中国のスマートフォン市場で圧倒的な存在感を放つ小米(シャオミ)が、次世代通信の覇権を握るべく驚きの戦略を打ち出しました。雷軍(レイ・ジュン)CEOは、2020年中に「5G」通信に対応した新型スマートフォンを、少なくとも10機種以上市場に投入することを明らかにしています。この野心的な計画は、現在開催されているインターネット大会の場でも大きな注目を集めており、業界全体に激震が走っています。
ここで注目される「5G」とは、第5世代移動通信システムの略称で、現行の4Gと比較して「超高速」「低遅延」「多数同時接続」という3つの大きな特徴を持っています。具体的には、高精細な映画を数秒でダウンロードできたり、自動運転や遠隔医療といったリアルタイム性が求められる分野での活用が期待されている革新的な技術です。シャオミはこの波をいち早く捉え、ラインナップを一気に拡充することで、ユーザーの期待に応える構えを見せています。
SNS上では「ついに5Gが当たり前の時代になる」「シャオミの価格破壊で5Gスマホが普及しそう」といった期待の声が続出しています。雷軍CEOは、消費者の間での5Gに対するニーズが企業の想定を遥かに上回るスピードで高まっていると分析しており、供給体制の強化が急務であると考えているようです。最先端技術をいち早く大衆化しようとする同社の姿勢は、多くのガジェットファンから熱烈な支持を得ていると言えるでしょう。
中国政府の強力な後押しと加速するインフラ整備
シャオミの強気な戦略の背景には、中国政府による強力な5G普及支援策が存在します。国家プロジェクトとしてインフラ整備が加速しているため、デバイスメーカーとしても新機種を投入しやすい環境が整っているのです。今回のインターネット大会では、各社が趣向を凝らした5G関連の展示を行っており、スマートフォンの枠を超えた新しいデジタル社会の到来を予感させる内容となっていました。

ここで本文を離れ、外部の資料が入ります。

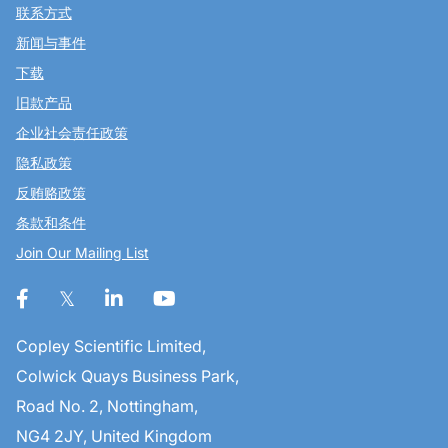
联系方式
新闻与事件
下载
旧款产品
企业社会责任政策
隐私政策
反贿赂政策
条款和条件
Join Our Mailing List
Copley Scientific Limited,
Colwick Quays Business Park,
Road No. 2, Nottingham,
NG4 2JY, United Kingdom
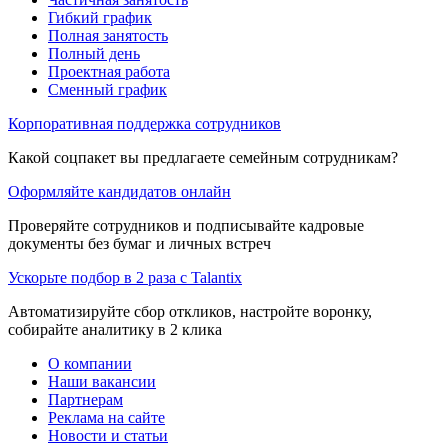
Гибкий график
Полная занятость
Полный день
Проектная работа
Сменный график
Корпоративная поддержка сотрудников
Какой соцпакет вы предлагаете семейным сотрудникам?
Оформляйте кандидатов онлайн
Проверяйте сотрудников и подписывайте кадровые
документы без бумаг и личных встреч
Ускорьте подбор в 2 раза с Talantix
Автоматизируйте сбор откликов, настройте воронку,
собирайте аналитику в 2 клика
О компании
Наши вакансии
Партнерам
Реклама на сайте
Новости и статьи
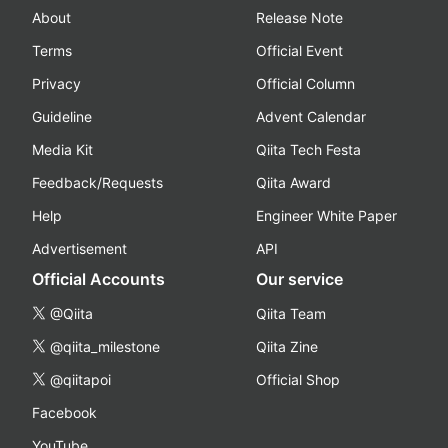
About
Release Note
Terms
Official Event
Privacy
Official Column
Guideline
Advent Calendar
Media Kit
Qiita Tech Festa
Feedback/Requests
Qiita Award
Help
Engineer White Paper
Advertisement
API
Official Accounts
Our service
@Qiita
Qiita Team
@qiita_milestone
Qiita Zine
@qiitapoi
Official Shop
Facebook
YouTube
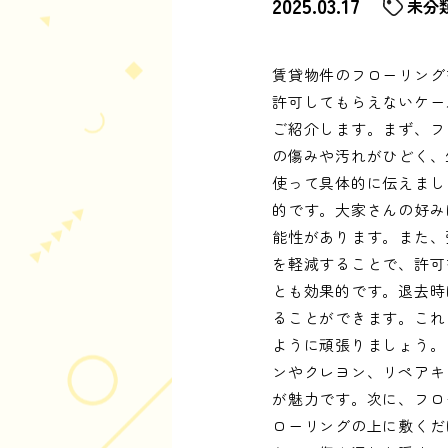
2025.03.17
未分
賃貸物件のフローリング
許可してもらえないケー
ご紹介します。まず、フ
の傷みや汚れがひどく、
使って具体的に伝えまし
的です。大家さんの好み
能性があります。また、
を軽減することで、許可
とも効果的です。退去時
ることができます。これ
ように頑張りましょう。
ンやクレヨン、リペアキ
が魅力です。次に、フロ
ローリングの上に敷くだ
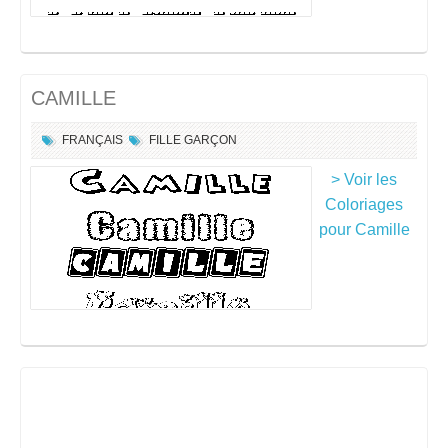
CAMILLE
FRANÇAIS
FILLE
GARÇON
> Voir les
Coloriages
pour Camille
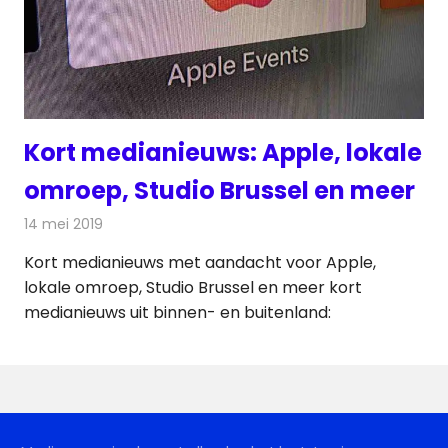
Kort medianieuws: Apple, lokale
omroep, Studio Brussel en meer
14 mei 2019
Redactie
Andere media over de media
Kort medianieuws met aandacht voor Apple,
lokale omroep, Studio Brussel en meer kort
medianieuws uit binnen- en buitenland:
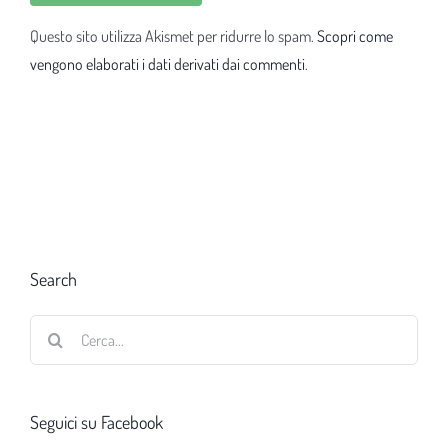
Questo sito utilizza Akismet per ridurre lo spam.
Scopri come
vengono elaborati i dati derivati dai commenti
.
Search
Cerca
per:
Seguici su Facebook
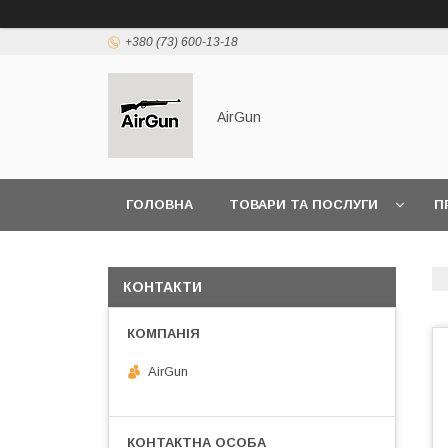
+380 (73) 600-13-18
AirGun
ГОЛОВНА
ТОВАРИ ТА ПОСЛУГИ
П
КОНТАКТИ
AirGun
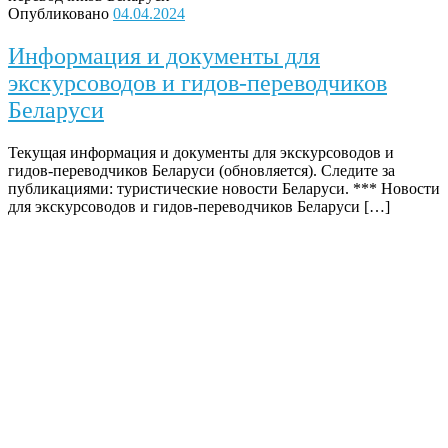
Опубликовано
04.04.2024
Информация и документы для
экскурсоводов и гидов-переводчиков
Беларуси
Текущая информация и документы для экскурсоводов и
гидов-переводчиков Беларуси (обновляется). Следите за
публикациями: туристические новости Беларуси. *** Новости
для экскурсоводов и гидов-переводчиков Беларуси […]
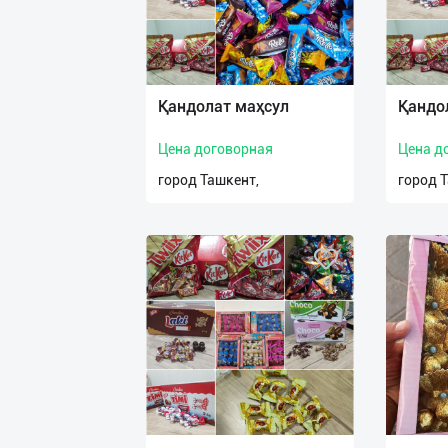
Қандолат маҳсул
Қандо
Цена договорная
Цена д
город Ташкент,
город 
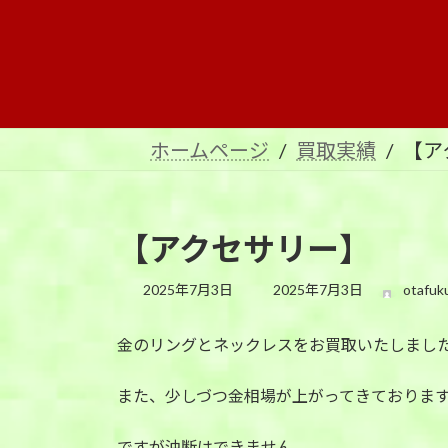
コ
ナ
ン
ビ
テ
ゲ
ン
ー
ツ
シ
へ
ョ
ホームページ
買取実績
【ア
ス
ン
キ
に
ッ
移
プ
動
【アクセサリー】
最
2025年7月3日
2025年7月3日
otafuk
終
更
金のリングとネックレスをお買取いたしまし
新
日
時
また、少しづつ金相場が上がってきておりま
:
ですが油断はできません、、、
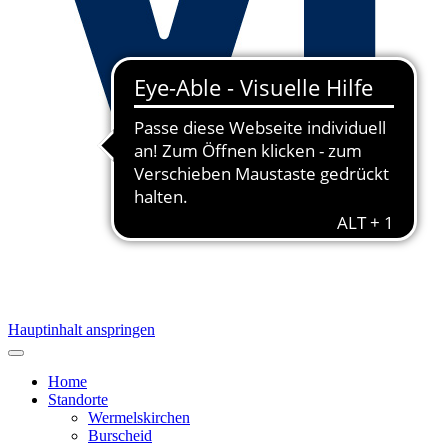
Hauptinhalt anspringen
Home
Standorte
Wermelskirchen
Burscheid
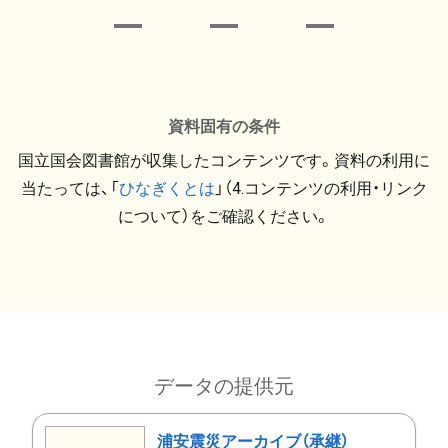
資料固有の条件
国立国会図書館が収集したコンテンツです。資料の利用に
当たっては、「
ひなぎくとは
」（4.コンテンツの利用・リンク
について）をご確認ください。
データの提供元
浦安震災アーカイブ（承継）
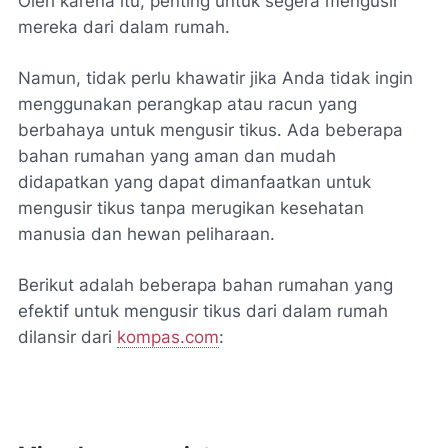
Oleh karena itu, penting untuk segera mengusir
mereka dari dalam rumah.
Namun, tidak perlu khawatir jika Anda tidak ingin
menggunakan perangkap atau racun yang
berbahaya untuk mengusir tikus. Ada beberapa
bahan rumahan yang aman dan mudah
didapatkan yang dapat dimanfaatkan untuk
mengusir tikus tanpa merugikan kesehatan
manusia dan hewan peliharaan.
Berikut adalah beberapa bahan rumahan yang
efektif untuk mengusir tikus dari dalam rumah
dilansir dari
kompas.com
:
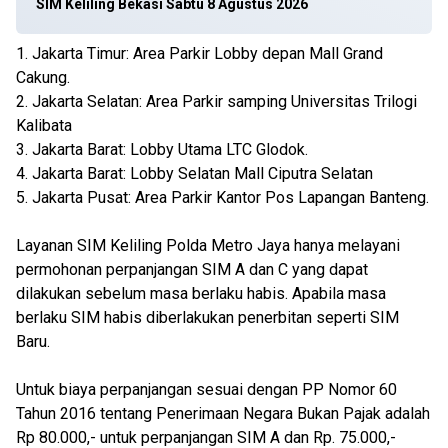
SIM Keliling Bekasi Sabtu 8 Agustus 2026
1. Jakarta Timur: Area Parkir Lobby depan Mall Grand
Cakung.
2. Jakarta Selatan: Area Parkir samping Universitas Trilogi
Kalibata
3. Jakarta Barat: Lobby Utama LTC Glodok.
4. Jakarta Barat: Lobby Selatan Mall Ciputra Selatan
5. Jakarta Pusat: Area Parkir Kantor Pos Lapangan Banteng.
Layanan SIM Keliling Polda Metro Jaya hanya melayani
permohonan perpanjangan SIM A dan C yang dapat
dilakukan sebelum masa berlaku habis. Apabila masa
berlaku SIM habis diberlakukan penerbitan seperti SIM
Baru.
Untuk biaya perpanjangan sesuai dengan PP Nomor 60
Tahun 2016 tentang Penerimaan Negara Bukan Pajak adalah
Rp 80.000,- untuk perpanjangan SIM A dan Rp. 75.000,-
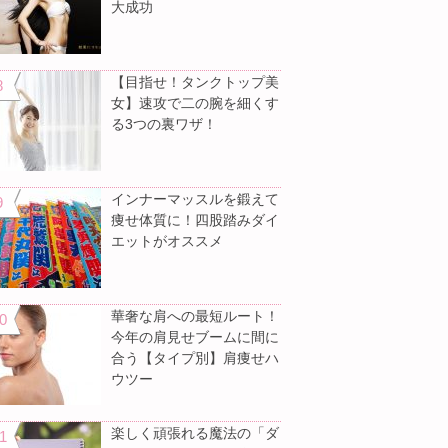
大成功
【目指せ！タンクトップ美
女】速攻で二の腕を細くす
る3つの裏ワザ！
インナーマッスルを鍛えて
痩せ体質に！四股踏みダイ
エットがオススメ
華奢な肩への最短ルート！
今年の肩見せブームに間に
合う【タイプ別】肩痩せハ
ウツー
楽しく頑張れる魔法の「ダ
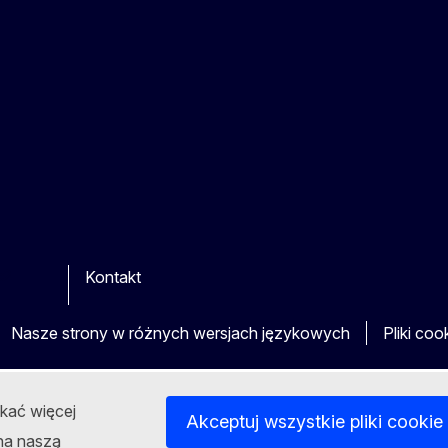
Kontakt
be
ther
Nasze strony w różnych wersjach językowych
Pliki coo
skać więcej
Akceptuj wszystkie pliki cookie
 na naszą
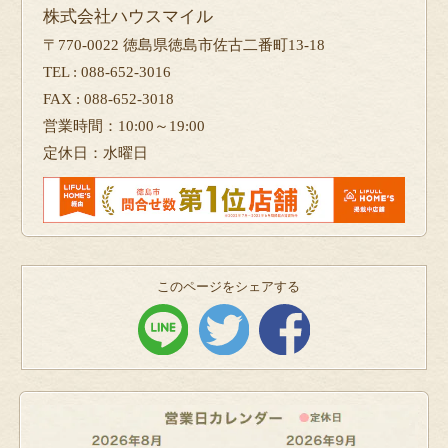
株式会社ハウスマイル
〒770-0022 徳島県徳島市佐古二番町13-18
TEL : 088-652-3016
FAX : 088-652-3018
営業時間：10:00～19:00
定休日：水曜日
このページをシェアする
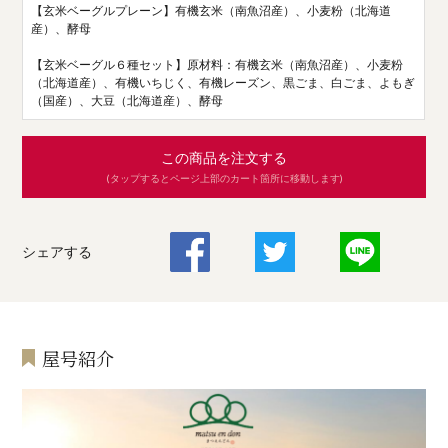
【玄米ベーグルプレーン】有機玄米（南魚沼産）、小麦粉（北海道
産）、酵母
【玄米ベーグル６種セット】原材料：有機玄米（南魚沼産）、小麦粉
（北海道産）、有機いちじく、有機レーズン、黒ごま、白ごま、よもぎ
（国産）、大豆（北海道産）、酵母
この商品を注文する
(タップするとページ上部のカート箇所に移動します)
シェアする
屋号紹介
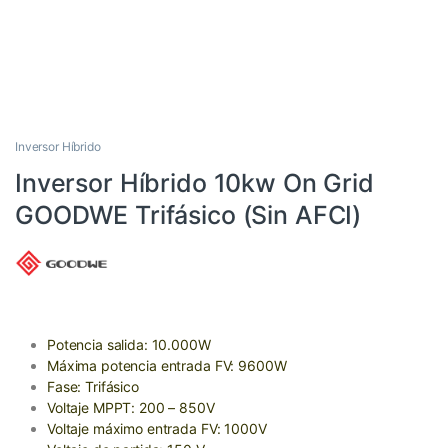
Inversor Híbrido
Inversor Híbrido 10kw On Grid
GOODWE Trifásico (Sin AFCI)
Potencia salida: 10.000W
Máxima potencia entrada FV: 9600W
Fase: Trifásico
Voltaje MPPT: 200 – 850V
Voltaje máximo entrada FV: 1000V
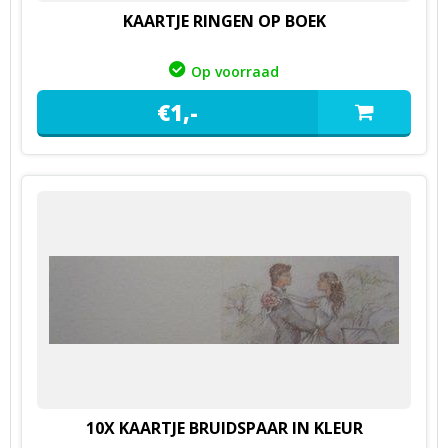
KAARTJE RINGEN OP BOEK
Op voorraad
€
1,
-
10X KAARTJE BRUIDSPAAR IN KLEUR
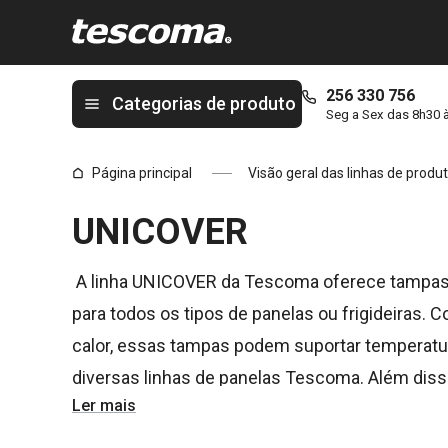
Está na página UNICOVER
256 330 756
Categorias de produto
Seg a Sex das 8h30 
Página principal
Visão geral das linhas de produ
UNICOVER
A linha UNICOVER da Tescoma oferece tampas de
para todos os tipos de panelas ou frigideiras. 
calor, essas tampas podem suportar temperatu
diversas linhas de panelas Tescoma. Além disso
Ler mais
quanto no forno. Versatilidade e resistência 
prática para facilitar o seu dia a dia na cozinha.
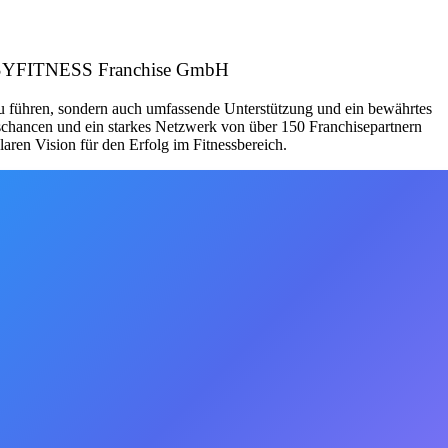
r: EASYFITNESS Franchise GmbH
zu führen, sondern auch umfassende Unterstützung und ein bewährtes
schancen und ein starkes Netzwerk von über 150 Franchisepartnern
aren Vision für den Erfolg im Fitnessbereich.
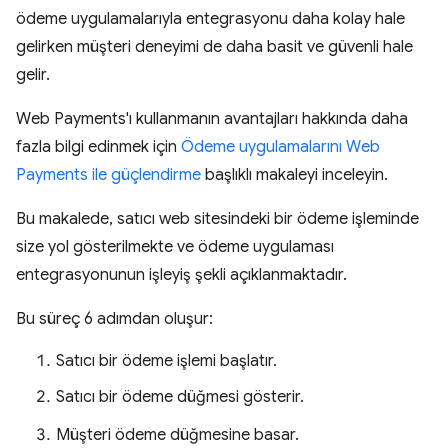
ödeme uygulamalarıyla entegrasyonu daha kolay hale
gelirken müşteri deneyimi de daha basit ve güvenli hale
gelir.
Web Payments'ı kullanmanın avantajları hakkında daha
fazla bilgi edinmek için
Ödeme uygulamalarını Web
Payments ile güçlendirme
başlıklı makaleyi inceleyin.
Bu makalede, satıcı web sitesindeki bir ödeme işleminde
size yol gösterilmekte ve ödeme uygulaması
entegrasyonunun işleyiş şekli açıklanmaktadır.
Bu süreç 6 adımdan oluşur:
Satıcı bir ödeme işlemi başlatır.
Satıcı bir ödeme düğmesi gösterir.
Müşteri ödeme düğmesine basar.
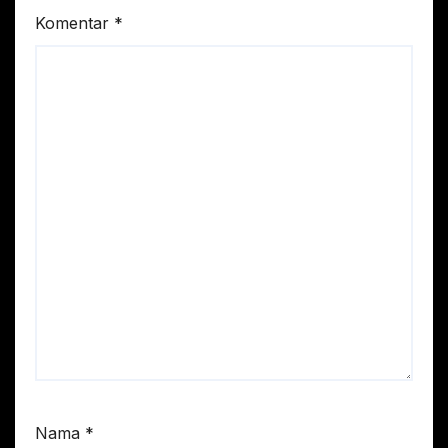
Komentar
*
Nama
*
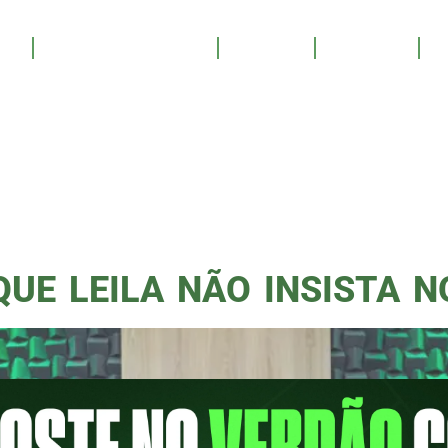
ENTREVI
OS
SALA DE TROFÉUS
GALERIA
YOUTUBE
PATROCINE
ZZO
QUE LEILA NÃO INSISTA 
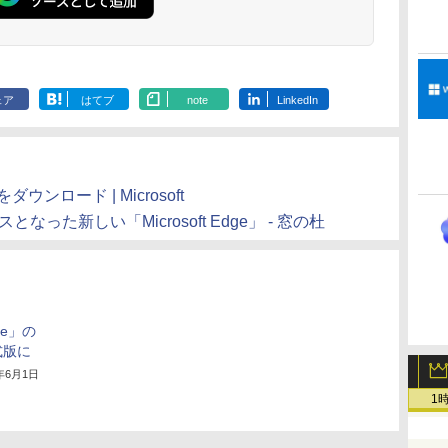
ェア
はてブ
note
LinkedIn
をダウンロード | Microsoft
ベースとなった新しい「Microsoft Edge」 - 窓の杜
me」の
式版に
2年6月1日
1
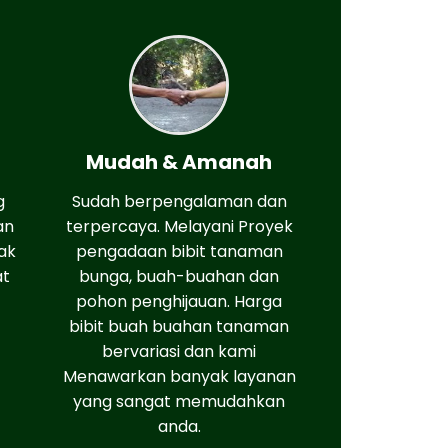
Mudah & Amanah
g
Sudah berpengalaman dan
an
terpercaya. Melayani Proyek
ak
pengadaan bibit tanaman
at
bunga, buah-buahan dan
pohon penghijauan. Harga
bibit buah buahan tanaman
bervariasi dan kami
Menawarkan banyak layanan
yang sangat memudahkan
anda.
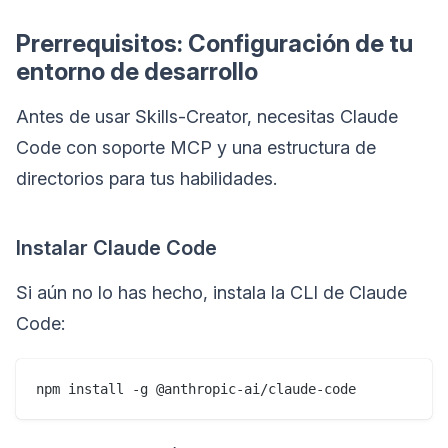
Prerrequisitos: Configuración de tu
entorno de desarrollo
Antes de usar Skills-Creator, necesitas Claude
Code con soporte MCP y una estructura de
directorios para tus habilidades.
Instalar Claude Code
Si aún no lo has hecho, instala la CLI de Claude
Code:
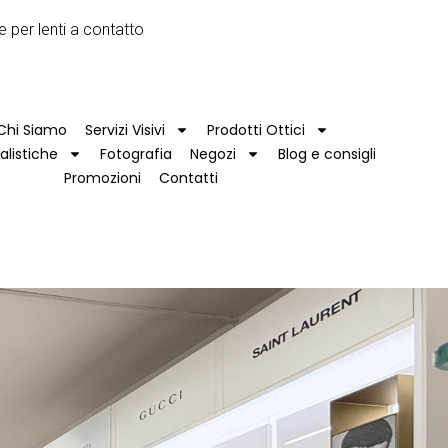
e per lenti a contatto
Chi Siamo
Servizi Visivi
Prodotti Ottici
alistiche
Fotografia
Negozi
Blog e consigli
Promozioni
Contatti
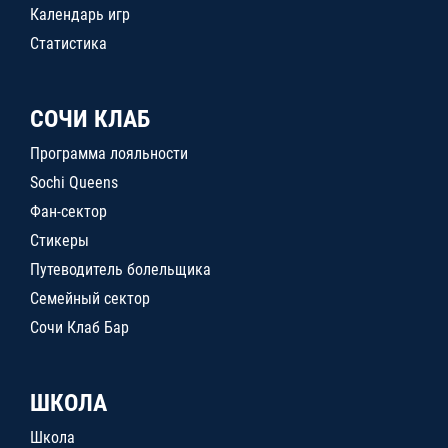
Календарь игр
Статистика
СОЧИ КЛАБ
Программа лояльности
Sochi Queens
Фан-сектор
Стикеры
Путеводитель болельщика
Семейный сектор
Сочи Клаб Бар
ШКОЛА
Школа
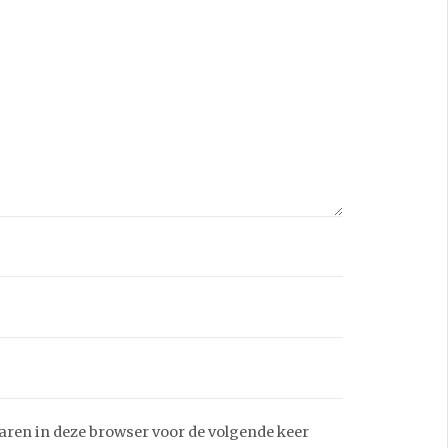
aren in deze browser voor de volgende keer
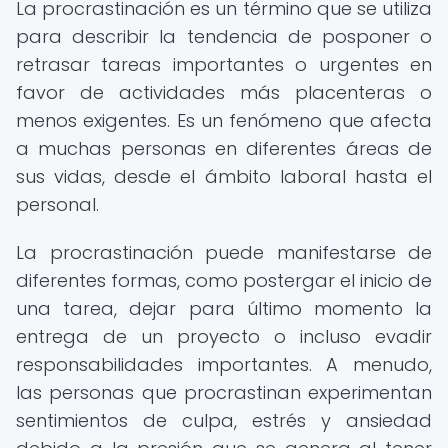
La procrastinación es un término que se utiliza
para describir la tendencia de posponer o
retrasar tareas importantes o urgentes en
favor de actividades más placenteras o
menos exigentes. Es un fenómeno que afecta
a muchas personas en diferentes áreas de
sus vidas, desde el ámbito laboral hasta el
personal.
La procrastinación puede manifestarse de
diferentes formas, como postergar el inicio de
una tarea, dejar para último momento la
entrega de un proyecto o incluso evadir
responsabilidades importantes. A menudo,
las personas que procrastinan experimentan
sentimientos de culpa, estrés y ansiedad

編集者としての私見ですが、2019年10月22日現在の状況を鑑みると、シャオミのこの決断は極めて合理的かつ挑戦的であると感じます。これまで高価なイメージが強かった5G端末を、多彩なラインナップで展開することにより、一部の層だけでなく一般層へ一気に浸透させるきっかけになるはずです。通信速度の向上が私たちのライフスタイルをどう変えていくのか、来年の動向から目が離せません。